The Abra de Porculla, also known as the Paso de Porculla is an east-west pass through the Western Cordillera of the Andes Mountains in northern Peru. At 2145 m above sea level it is the lowest pass through the Andes throughout the entire length of the mountain chain from Colombia to Chile. It lies at the point where the Huancabamba Depression also interrupts the Central and Eastern Cordilleras.

The pass was discovered in 1902 by the Peruvian explorer Manuel Antonio Mesones Muro. It offers one of the shortest routes across South America between the Pacific and Atlantic Oceans and carries the Carretera Interoceánica Norte (Northern Interoceanic Highway), linking Peru and Brazil.

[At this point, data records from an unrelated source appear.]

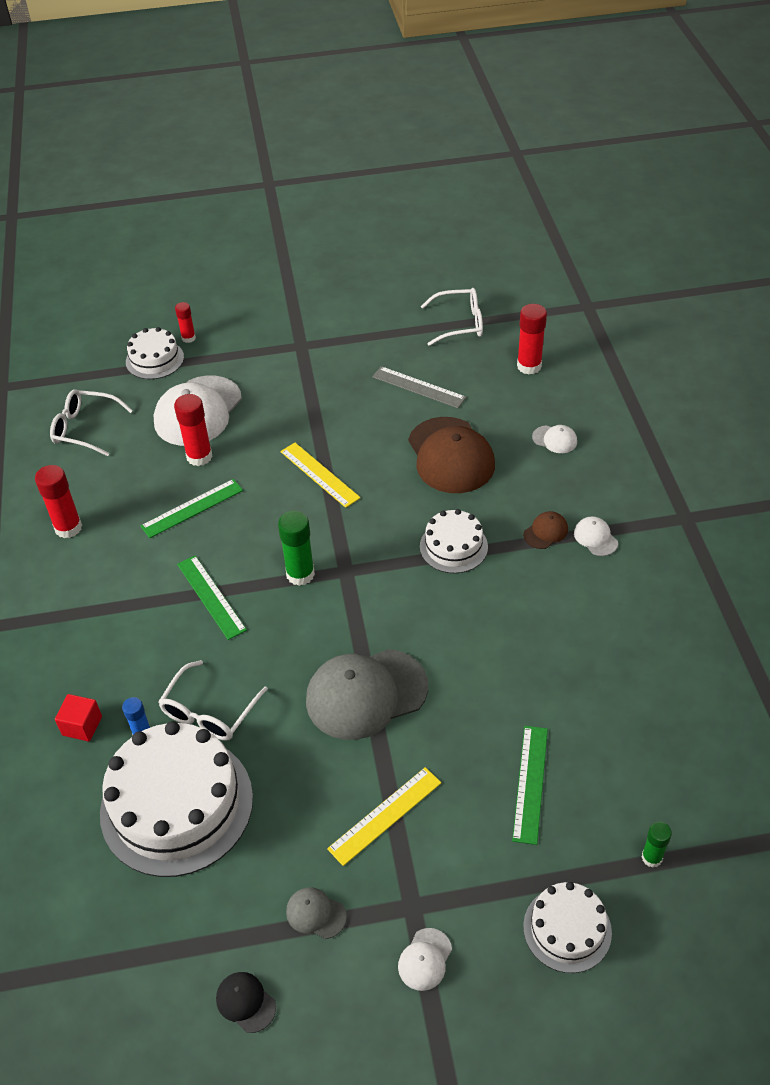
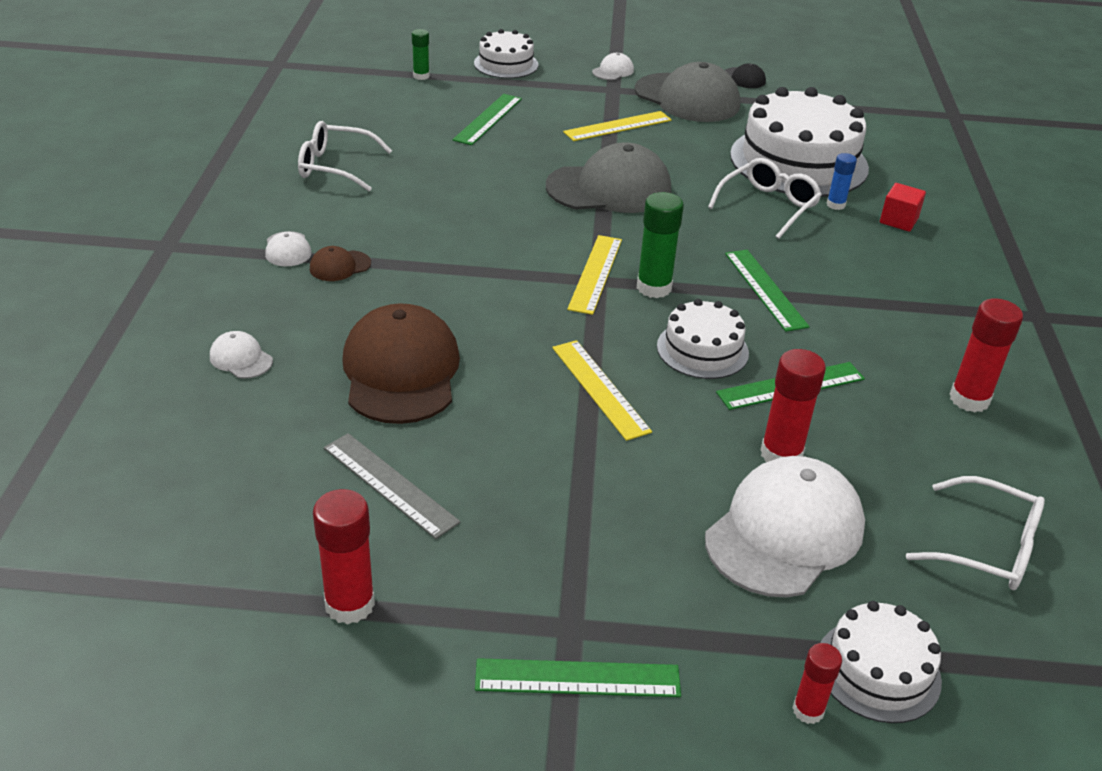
camera: 170 degrees left, 10 degrees down
(292, 327) = (577, 678): none -> green ruler
(315, 914) = (687, 98): grey cap -> grey cap, size x2.29
(349, 577) = (596, 274): none -> yellow ruler
(453, 546) = (458, 275): white cake -> white cake (702, 349)
(459, 323) = (238, 597): white glasses -> white glasses (336, 167)
(529, 366) = (182, 476): red glue stick -> red glue stick (350, 604)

The route offers an alternative to the Panama Canal and Cape Horn for east-west transcontinental traffic.

The Huancabamba Depression in which the Abra de Porculla pass is located separates the northern and southern Andes and serves as a biogeographic barrier to species movement. The pass, at latitude approximately 6° South, marks the southern limit of the Northern Andes Ecoregional Complex (NAEC). The NAEC is a complex of 14 distinct ecoregions in the highlands of the tropical Andes, each harbouring a unique set of species, climatic conditions, and geographical features but linked by common ecological processes.